EXERCISE OBJECTIVE: Write out the lines below again, substituting "distance" for every "dist" and leaving everything else the same.

Begin EXERCISE MATERIAL

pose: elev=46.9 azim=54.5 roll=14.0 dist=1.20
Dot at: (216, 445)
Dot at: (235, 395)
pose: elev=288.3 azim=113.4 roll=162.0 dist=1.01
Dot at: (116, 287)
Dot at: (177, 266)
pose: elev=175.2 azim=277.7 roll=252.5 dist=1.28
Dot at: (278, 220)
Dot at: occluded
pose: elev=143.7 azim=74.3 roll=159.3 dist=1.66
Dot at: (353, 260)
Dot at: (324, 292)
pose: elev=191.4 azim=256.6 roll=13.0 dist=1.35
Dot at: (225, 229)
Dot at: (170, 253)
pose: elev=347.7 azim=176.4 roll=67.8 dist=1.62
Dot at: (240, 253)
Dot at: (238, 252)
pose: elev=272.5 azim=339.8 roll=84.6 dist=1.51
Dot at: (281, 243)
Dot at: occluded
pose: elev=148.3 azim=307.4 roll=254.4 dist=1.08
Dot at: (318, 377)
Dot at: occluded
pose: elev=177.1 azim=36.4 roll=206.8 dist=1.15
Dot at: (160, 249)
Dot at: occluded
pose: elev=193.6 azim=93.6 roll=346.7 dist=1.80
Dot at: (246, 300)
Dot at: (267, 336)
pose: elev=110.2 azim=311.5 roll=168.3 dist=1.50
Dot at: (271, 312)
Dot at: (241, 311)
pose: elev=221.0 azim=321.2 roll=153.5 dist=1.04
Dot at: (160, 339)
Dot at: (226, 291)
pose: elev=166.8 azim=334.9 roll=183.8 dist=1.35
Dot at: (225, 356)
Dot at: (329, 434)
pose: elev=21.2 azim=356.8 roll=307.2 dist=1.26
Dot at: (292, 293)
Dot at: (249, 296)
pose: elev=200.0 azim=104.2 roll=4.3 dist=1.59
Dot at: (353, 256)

End EXERCISE MATERIAL

THE COMPLETED TASK:
pose: elev=46.9 azim=54.5 roll=14.0 distance=1.20
Dot at: (216, 445)
Dot at: (235, 395)
pose: elev=288.3 azim=113.4 roll=162.0 distance=1.01
Dot at: (116, 287)
Dot at: (177, 266)
pose: elev=175.2 azim=277.7 roll=252.5 distance=1.28
Dot at: (278, 220)
Dot at: occluded
pose: elev=143.7 azim=74.3 roll=159.3 distance=1.66
Dot at: (353, 260)
Dot at: (324, 292)
pose: elev=191.4 azim=256.6 roll=13.0 distance=1.35
Dot at: (225, 229)
Dot at: (170, 253)
pose: elev=347.7 azim=176.4 roll=67.8 distance=1.62
Dot at: (240, 253)
Dot at: (238, 252)
pose: elev=272.5 azim=339.8 roll=84.6 distance=1.51
Dot at: (281, 243)
Dot at: occluded
pose: elev=148.3 azim=307.4 roll=254.4 distance=1.08
Dot at: (318, 377)
Dot at: occluded
pose: elev=177.1 azim=36.4 roll=206.8 distance=1.15
Dot at: (160, 249)
Dot at: occluded
pose: elev=193.6 azim=93.6 roll=346.7 distance=1.80
Dot at: (246, 300)
Dot at: (267, 336)
pose: elev=110.2 azim=311.5 roll=168.3 distance=1.50
Dot at: (271, 312)
Dot at: (241, 311)
pose: elev=221.0 azim=321.2 roll=153.5 distance=1.04
Dot at: (160, 339)
Dot at: (226, 291)
pose: elev=166.8 azim=334.9 roll=183.8 distance=1.35
Dot at: (225, 356)
Dot at: (329, 434)
pose: elev=21.2 azim=356.8 roll=307.2 distance=1.26
Dot at: (292, 293)
Dot at: (249, 296)
pose: elev=200.0 azim=104.2 roll=4.3 distance=1.59
Dot at: (353, 256)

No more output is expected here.